▸ **Tarefa proposta A**
Reescreva, nas entradas, as linhas que vão da que contém "## Welcome to" até a que contém "For issues, please", trocando "engine" por "motor" e deixando todo o resto igual.

Críticas


FALSÁRIOS, OS

De: STEFAN RUZOWITZKY
Com: KARL MARKOVICS, AUGUST DIEHL, DEVID STRIESOW
24.05.2009
Por Luiz Fernando Gallego
O FALSO E O VERDADEIRO

Os Falsários aborda um incrível episódio - real - em que nazistas contaram com a colaboração forçada de prisioneiros judeus para falsificação de documentos, passaportes e, principalmente, dólares e libras esterlinas como parte da denominada “Operação Bernhard”. Além de socorrer as combalidas finanças da Alemanha no que já era o início da derrota nazista, um derrame de papel-moeda falso provocaria um abalo irremediável na economia dos aliados (e munidal) - e para isto, imprimiram, com perfeição, 135 milhões de libras, o equivalente ao triplo das reservas cambiais britânicas na época.

▸ **Tarefa proposta B**
Pode transcrever a crítica sobre Os Falsários inteira, sem nenhuma alteração?

▸ **Material de estudo**
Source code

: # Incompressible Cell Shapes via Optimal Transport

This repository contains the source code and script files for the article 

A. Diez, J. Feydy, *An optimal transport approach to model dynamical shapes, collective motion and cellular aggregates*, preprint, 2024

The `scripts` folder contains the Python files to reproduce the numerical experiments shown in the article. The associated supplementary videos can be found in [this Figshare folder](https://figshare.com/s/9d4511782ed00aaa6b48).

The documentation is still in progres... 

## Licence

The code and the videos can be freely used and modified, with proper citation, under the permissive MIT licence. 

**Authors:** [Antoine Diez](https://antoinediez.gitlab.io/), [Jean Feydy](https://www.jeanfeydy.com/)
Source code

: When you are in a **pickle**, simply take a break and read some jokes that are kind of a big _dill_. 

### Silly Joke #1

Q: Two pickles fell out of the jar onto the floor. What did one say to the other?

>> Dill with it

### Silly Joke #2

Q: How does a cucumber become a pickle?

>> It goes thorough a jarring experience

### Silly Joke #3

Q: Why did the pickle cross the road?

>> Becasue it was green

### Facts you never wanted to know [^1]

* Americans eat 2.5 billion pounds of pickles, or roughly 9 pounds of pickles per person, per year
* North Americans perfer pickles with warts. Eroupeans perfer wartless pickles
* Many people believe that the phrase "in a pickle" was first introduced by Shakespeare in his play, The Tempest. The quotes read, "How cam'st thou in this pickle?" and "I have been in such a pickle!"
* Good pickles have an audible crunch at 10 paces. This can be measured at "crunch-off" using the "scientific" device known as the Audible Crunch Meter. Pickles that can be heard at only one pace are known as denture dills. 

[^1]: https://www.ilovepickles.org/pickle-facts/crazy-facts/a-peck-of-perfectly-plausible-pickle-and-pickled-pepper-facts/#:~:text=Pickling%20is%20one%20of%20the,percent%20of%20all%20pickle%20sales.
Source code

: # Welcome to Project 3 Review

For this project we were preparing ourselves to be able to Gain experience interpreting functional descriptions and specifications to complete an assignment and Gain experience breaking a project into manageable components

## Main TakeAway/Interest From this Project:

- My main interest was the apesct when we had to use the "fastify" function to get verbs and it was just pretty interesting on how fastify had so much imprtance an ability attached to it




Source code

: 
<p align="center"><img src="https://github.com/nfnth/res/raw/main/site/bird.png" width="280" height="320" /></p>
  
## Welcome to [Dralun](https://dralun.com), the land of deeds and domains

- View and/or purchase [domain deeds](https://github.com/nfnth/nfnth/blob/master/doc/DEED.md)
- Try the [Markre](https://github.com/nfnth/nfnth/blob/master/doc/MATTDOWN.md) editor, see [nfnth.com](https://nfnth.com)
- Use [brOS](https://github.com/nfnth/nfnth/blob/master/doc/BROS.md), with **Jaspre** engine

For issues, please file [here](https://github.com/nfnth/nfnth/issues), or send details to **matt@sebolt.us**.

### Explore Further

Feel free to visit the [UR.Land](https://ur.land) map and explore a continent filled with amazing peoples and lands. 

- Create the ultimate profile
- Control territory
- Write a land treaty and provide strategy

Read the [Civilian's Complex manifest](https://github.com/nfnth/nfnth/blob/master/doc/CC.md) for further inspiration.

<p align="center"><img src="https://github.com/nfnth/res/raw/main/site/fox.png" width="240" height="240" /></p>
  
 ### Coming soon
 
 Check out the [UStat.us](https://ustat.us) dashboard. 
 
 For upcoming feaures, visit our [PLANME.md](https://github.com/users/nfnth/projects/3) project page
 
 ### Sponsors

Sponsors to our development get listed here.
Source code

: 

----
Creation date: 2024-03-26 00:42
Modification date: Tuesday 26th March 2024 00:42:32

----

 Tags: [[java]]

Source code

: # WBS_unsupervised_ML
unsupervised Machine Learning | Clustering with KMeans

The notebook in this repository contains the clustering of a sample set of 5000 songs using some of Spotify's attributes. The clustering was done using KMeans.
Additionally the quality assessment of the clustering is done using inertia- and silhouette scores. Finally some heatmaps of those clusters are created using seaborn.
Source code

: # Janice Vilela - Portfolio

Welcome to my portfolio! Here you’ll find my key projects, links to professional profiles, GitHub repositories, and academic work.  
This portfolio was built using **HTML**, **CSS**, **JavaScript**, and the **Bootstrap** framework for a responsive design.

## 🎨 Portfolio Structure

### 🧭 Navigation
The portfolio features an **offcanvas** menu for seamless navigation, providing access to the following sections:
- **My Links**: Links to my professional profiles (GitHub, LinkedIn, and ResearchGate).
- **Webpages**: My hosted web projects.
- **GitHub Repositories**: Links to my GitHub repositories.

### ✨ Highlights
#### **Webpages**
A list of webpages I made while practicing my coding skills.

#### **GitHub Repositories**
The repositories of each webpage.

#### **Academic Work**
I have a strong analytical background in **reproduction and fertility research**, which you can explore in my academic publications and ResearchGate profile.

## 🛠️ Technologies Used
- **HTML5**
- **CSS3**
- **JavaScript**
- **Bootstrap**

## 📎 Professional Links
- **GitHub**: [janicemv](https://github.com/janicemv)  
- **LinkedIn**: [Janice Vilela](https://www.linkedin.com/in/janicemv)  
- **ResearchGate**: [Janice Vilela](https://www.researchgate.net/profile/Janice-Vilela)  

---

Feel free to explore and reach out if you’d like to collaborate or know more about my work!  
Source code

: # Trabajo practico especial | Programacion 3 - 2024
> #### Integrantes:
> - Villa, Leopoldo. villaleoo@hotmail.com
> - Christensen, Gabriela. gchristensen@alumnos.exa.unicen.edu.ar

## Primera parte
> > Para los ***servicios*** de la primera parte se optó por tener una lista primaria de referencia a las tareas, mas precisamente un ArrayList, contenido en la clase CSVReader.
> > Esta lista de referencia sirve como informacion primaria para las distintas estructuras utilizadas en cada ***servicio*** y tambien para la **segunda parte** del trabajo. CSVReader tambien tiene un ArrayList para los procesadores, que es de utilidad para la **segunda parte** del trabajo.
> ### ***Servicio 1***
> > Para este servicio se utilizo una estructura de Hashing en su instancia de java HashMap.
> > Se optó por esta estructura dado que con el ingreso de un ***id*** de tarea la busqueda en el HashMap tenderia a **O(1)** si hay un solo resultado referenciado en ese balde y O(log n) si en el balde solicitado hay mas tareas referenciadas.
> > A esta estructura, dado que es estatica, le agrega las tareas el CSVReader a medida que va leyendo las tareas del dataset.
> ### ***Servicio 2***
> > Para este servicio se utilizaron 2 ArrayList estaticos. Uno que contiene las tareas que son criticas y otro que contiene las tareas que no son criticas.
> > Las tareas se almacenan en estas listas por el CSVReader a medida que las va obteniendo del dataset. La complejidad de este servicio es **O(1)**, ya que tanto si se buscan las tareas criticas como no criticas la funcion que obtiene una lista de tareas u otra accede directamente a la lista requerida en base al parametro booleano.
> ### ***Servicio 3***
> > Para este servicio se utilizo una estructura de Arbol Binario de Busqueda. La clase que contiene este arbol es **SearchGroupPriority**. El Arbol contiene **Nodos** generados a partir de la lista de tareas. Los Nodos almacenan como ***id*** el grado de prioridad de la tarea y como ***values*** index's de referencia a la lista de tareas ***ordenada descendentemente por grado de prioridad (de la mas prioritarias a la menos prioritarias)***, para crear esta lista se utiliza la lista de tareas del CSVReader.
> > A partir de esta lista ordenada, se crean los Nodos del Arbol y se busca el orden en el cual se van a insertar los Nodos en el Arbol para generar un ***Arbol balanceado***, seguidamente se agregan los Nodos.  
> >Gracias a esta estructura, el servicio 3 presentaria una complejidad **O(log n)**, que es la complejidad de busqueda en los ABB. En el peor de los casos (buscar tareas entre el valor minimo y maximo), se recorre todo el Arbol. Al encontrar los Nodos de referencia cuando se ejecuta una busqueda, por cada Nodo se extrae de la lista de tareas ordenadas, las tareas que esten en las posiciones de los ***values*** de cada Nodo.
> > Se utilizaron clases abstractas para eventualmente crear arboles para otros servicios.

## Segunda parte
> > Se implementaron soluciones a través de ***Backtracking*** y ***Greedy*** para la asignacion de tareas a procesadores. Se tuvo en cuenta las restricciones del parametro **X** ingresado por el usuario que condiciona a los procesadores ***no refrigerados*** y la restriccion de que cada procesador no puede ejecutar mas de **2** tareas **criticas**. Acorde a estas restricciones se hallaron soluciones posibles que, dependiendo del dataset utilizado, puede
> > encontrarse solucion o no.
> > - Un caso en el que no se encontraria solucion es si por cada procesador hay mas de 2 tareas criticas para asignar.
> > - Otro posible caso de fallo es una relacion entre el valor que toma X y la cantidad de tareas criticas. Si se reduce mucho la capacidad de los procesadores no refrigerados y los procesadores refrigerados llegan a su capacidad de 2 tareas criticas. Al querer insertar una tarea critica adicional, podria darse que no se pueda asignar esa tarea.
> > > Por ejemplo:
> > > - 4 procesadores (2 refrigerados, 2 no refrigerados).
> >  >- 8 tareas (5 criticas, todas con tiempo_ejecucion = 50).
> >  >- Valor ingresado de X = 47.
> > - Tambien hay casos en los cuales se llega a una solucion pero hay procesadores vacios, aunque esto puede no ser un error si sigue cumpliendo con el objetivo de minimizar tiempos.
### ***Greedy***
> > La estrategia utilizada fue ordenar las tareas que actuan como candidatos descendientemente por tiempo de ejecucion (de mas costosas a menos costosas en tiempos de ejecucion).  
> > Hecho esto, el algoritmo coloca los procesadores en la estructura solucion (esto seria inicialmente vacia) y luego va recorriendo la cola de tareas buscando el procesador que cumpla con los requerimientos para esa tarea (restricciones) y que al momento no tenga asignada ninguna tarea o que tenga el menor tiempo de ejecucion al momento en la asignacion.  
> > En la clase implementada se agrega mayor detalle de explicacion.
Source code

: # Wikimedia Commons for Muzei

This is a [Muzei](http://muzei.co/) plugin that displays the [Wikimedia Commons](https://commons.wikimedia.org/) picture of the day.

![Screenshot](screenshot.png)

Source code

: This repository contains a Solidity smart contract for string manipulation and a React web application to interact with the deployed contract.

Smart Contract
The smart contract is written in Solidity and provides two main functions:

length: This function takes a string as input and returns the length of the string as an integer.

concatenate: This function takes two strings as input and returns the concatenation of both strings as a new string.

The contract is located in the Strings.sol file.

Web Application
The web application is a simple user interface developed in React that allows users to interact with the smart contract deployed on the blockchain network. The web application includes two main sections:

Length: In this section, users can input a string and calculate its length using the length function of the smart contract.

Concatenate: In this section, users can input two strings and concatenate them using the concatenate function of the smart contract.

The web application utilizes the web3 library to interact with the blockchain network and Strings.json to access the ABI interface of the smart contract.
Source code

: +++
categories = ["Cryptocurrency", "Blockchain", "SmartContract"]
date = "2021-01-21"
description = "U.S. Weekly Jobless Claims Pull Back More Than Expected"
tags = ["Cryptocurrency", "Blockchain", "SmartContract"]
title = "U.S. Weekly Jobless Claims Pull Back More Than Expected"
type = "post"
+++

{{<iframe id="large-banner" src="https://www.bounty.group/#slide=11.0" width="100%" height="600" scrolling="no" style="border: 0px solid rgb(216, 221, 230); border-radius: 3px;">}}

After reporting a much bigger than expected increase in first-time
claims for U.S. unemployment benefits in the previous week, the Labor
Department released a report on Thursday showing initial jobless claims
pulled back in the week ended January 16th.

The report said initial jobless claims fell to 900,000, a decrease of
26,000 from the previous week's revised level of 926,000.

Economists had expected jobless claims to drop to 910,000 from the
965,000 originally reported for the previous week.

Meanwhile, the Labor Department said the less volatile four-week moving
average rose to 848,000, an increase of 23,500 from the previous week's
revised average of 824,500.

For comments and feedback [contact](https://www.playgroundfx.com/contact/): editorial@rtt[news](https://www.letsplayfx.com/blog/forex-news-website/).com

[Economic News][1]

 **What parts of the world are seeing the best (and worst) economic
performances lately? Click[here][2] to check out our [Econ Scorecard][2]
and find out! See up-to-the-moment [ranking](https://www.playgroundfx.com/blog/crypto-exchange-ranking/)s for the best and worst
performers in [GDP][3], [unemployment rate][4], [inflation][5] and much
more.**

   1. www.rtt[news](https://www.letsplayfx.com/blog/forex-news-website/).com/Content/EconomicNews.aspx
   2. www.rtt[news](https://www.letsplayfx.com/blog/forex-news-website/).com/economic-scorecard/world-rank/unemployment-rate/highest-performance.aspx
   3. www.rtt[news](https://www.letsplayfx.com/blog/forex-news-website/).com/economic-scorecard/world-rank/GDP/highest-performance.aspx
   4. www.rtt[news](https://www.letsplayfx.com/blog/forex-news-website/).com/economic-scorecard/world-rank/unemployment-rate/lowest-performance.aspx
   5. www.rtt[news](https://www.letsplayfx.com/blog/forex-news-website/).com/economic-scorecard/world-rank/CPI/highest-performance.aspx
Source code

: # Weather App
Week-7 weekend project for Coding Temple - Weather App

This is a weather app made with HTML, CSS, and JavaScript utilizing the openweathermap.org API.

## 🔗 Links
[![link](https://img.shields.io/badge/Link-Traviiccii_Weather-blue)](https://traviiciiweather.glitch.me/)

▸ **Resposta da tarefa A**
## Welcome to [Dralun](https://dralun.com), the land of deeds and domains

- View and/or purchase [domain deeds](https://github.com/nfnth/nfnth/blob/master/doc/DEED.md)
- Try the [Markre](https://github.com/nfnth/nfnth/blob/master/doc/MATTDOWN.md) editor, see [nfnth.com](https://nfnth.com)
- Use [brOS](https://github.com/nfnth/nfnth/blob/master/doc/BROS.md), with **Jaspre** motor

For issues, please file [here](https://github.com/nfnth/nfnth/issues), or send details to **matt@sebolt.us**.

▸ **Resposta da tarefa B**
Críticas


FALSÁRIOS, OS

De: STEFAN RUZOWITZKY
Com: KARL MARKOVICS, AUGUST DIEHL, DEVID STRIESOW
24.05.2009
Por Luiz Fernando Gallego
O FALSO E O VERDADEIRO

Os Falsários aborda um incrível episódio - real - em que nazistas contaram com a colaboração forçada de prisioneiros judeus para falsificação de documentos, passaportes e, principalmente, dólares e libras esterlinas como parte da denominada “Operação Bernhard”. Além de socorrer as combalidas finanças da Alemanha no que já era o início da derrota nazista, um derrame de papel-moeda falso provocaria um abalo irremediável na economia dos aliados (e munidal) - e para isto, imprimiram, com perfeição, 135 milhões de libras, o equivalente ao triplo das reservas cambiais britânicas na época.